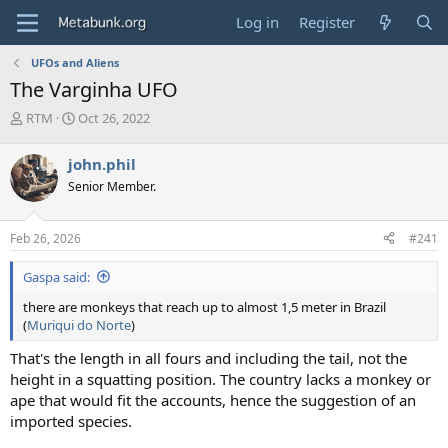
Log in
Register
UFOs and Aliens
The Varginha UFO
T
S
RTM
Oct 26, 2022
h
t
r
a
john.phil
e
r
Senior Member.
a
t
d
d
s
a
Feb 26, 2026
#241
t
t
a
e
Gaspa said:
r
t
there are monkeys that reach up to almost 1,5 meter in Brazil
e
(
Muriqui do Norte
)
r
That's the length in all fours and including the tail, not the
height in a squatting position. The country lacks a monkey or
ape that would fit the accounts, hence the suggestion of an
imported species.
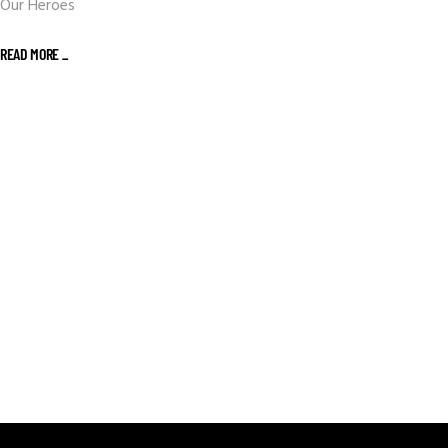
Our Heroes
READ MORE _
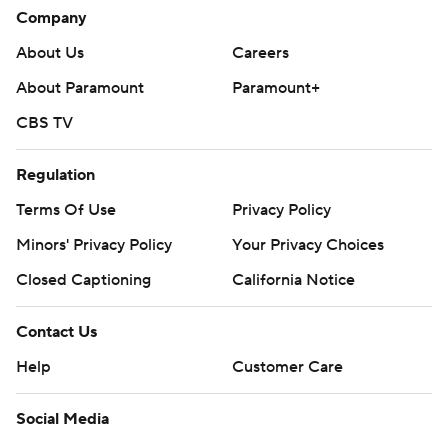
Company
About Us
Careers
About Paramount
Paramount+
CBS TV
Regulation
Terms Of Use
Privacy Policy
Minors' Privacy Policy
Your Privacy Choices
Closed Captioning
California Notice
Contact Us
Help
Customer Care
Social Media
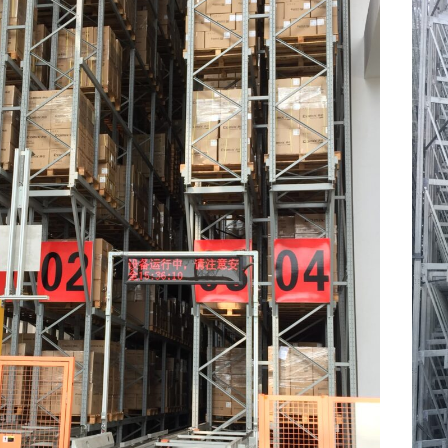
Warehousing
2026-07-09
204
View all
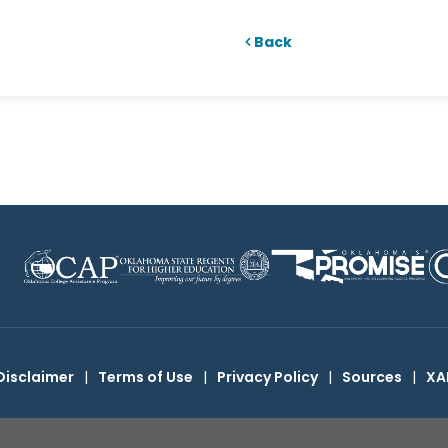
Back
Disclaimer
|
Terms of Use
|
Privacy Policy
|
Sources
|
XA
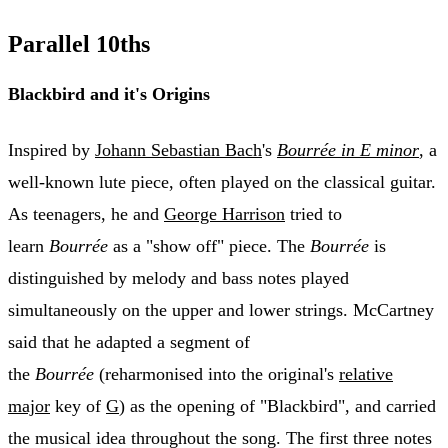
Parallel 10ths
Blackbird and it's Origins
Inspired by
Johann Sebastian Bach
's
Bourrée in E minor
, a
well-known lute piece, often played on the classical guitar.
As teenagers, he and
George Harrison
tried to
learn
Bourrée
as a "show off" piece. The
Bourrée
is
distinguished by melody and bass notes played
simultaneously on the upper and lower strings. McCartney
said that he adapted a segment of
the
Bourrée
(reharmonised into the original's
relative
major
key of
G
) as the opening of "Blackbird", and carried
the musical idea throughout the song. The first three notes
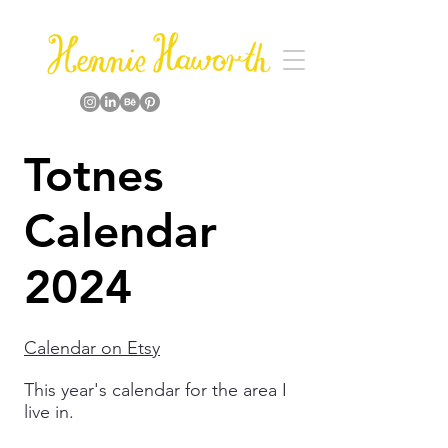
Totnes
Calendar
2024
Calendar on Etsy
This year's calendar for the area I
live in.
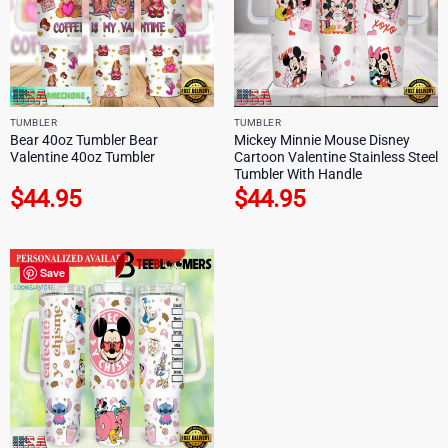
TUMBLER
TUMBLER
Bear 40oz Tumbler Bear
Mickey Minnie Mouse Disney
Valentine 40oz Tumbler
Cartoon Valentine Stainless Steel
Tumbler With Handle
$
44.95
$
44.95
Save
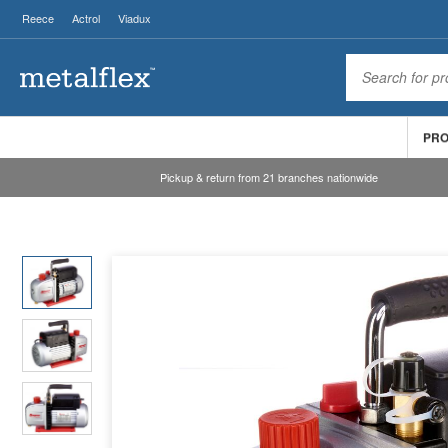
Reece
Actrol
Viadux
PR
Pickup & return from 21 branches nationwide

--------

Request:
Copy out all the text from the data, replacing each "Bourrée" with "Bourree" and keeping everything else the same. Leave the pictures out.

Task response:
Log in
Register
UFOs and Aliens
The Varginha UFO
T
S
RTM
Oct 26, 2022
h
t
r
a
john.phil
e
r
Senior Member.
a
t
d
d
s
a
Feb 26, 2026
#241
t
t
a
e
Gaspa said:
r
t
there are monkeys that reach up to almost 1,5 meter in Brazil
e
(
Muriqui do Norte
)
r
That's the length in all fours and including the tail, not the
height in a squatting position. The country lacks a monkey or
ape that would fit the accounts, hence the suggestion of an
imported species.
Our Heroes
READ MORE _
Company
About Us
Careers
About Paramount
Paramount+
CBS TV
Regulation
Terms Of Use
Privacy Policy
Minors' Privacy Policy
Your Privacy Choices
Closed Captioning
California Notice
Contact Us
Help
Customer Care
Social Media
Warehousing
2026-07-09
204
View all
Back
Disclaimer
|
Terms of Use
|
Privacy Policy
|
Sources
|
XA
Parallel 10ths
Blackbird and it's Origins
Inspired by
Johann Sebastian Bach
's
Bourree in E minor
, a
well-known lute piece, often played on the classical guitar.
As teenagers, he and
George Harrison
tried to
learn
Bourree
as a "show off" piece. The
Bourree
is
distinguished by melody and bass notes played
simultaneously on the upper and lower strings. McCartney
said that he adapted a segment of
the
Bourree
(reharmonised into the original's
relative
major
key of
G
) as the opening of "Blackbird", and carried
the musical idea throughout the song. The first three notes
Totnes
Calendar
2024
Calendar on Etsy
This year's calendar for the area I
live in.
TUMBLER
TUMBLER
Bear 40oz Tumbler Bear
Mickey Minnie Mouse Disney
Valentine 40oz Tumbler
Cartoon Valentine Stainless Steel
Tumbler With Handle
$
44.95
$
44.95
Save
Reece
Actrol
Viadux
PR
Pickup & return from 21 branches nationwide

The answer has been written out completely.